On Monday, Terrence Floyd, the younger brother of George Floyd, did something that no one should ever have to do: He visited the site where his sibling lost his life at the hands of Minneapolis police officers.
From the St. Paul Pioneer Press:
When Terrence Floyd finally made it to the spot Monday afternoon where his brother died a week earlier, he collapsed to one knee and dropped his head. He cried, and his delegation from Brooklyn, N.Y., consoled him.
The sound of clicking cameras by media from across the world soon was drowned out by chants from many of the hundreds of people who gathered at Cup Foods on Chicago Avenue and 38th Street in Minneapolis.
“What’s his name?” someone from the crowd yelled. “George Floyd!” they yelled back.
Terrence Floyd raised his gloved hand to his heart, patted it twice and touched the Chicago Avenue pavement where his 46-year-old older brother died May 25 after being pinned facedown by three Minneapolis police officers for nearly nine minutes, despite his pleas to stop and that he couldn’t breathe. A fourth officer stood guard.
Afterward, Floyd addressed the crowd and called for an end to the unrest tearing apart the country.
“I understand y’all are upset, but I doubt y’all are half as upset as I am,” he spoke into a bullhorn. “So if I’m not over here wildin’ out, if I’m not over here blowing up stuff, if I’m not over here messing up my community, then what are y’all doing?”
He continued, “My family is a peaceful family. My family is God-fearing. [...] Let’s stop thinking that our voice doesn’t matter. Educate yourself, and know who you’re voting for. That’s how we’re going to hit them.”

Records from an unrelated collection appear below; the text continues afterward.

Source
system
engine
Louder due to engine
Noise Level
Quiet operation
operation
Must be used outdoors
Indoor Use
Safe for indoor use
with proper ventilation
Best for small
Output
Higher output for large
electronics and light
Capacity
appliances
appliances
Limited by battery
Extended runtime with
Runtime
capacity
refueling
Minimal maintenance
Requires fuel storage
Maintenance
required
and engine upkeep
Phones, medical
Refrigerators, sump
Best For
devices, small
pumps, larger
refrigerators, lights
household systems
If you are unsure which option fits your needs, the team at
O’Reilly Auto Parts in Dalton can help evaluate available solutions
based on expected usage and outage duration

Rev. Kevin McCall, who flew to Minneapolis from New York with Floyd, civil rights lawyer Sanford Rubenstein and others, echoed Floyd’s sentiments as he addressed the crowd himself.
“We’re sending a message to people all over this country to stop looting and throw up the peace sign,” he said. “The power is in the numbers. Don’t stop protesting, but throw up the peace sign.”
As we previously reported at The Root, an independent autopsy requested by the family has confirmed what we already knew: That Floyd’s death was a homicide. Specifically, that it was “caused by asphyxia due to neck and back compression that led to a lack of blood flow to the brain.”
The results of the autopsy, which was conducted by Dr. Michael Baden and Dr. Allecia Wilson, were released Monday afternoon by Floyd family attorney Ben Crump. Hours later on Monday, the Hennepin County Medical Examiner’s Office officially declared Floyd’s death a homicide when it issued its final public report, which states that he died as a result of “cardiopulmonary arrest complicating law enforcement subdual, restraint, and neck compression,” the Minneapolis Star-Tribune reports.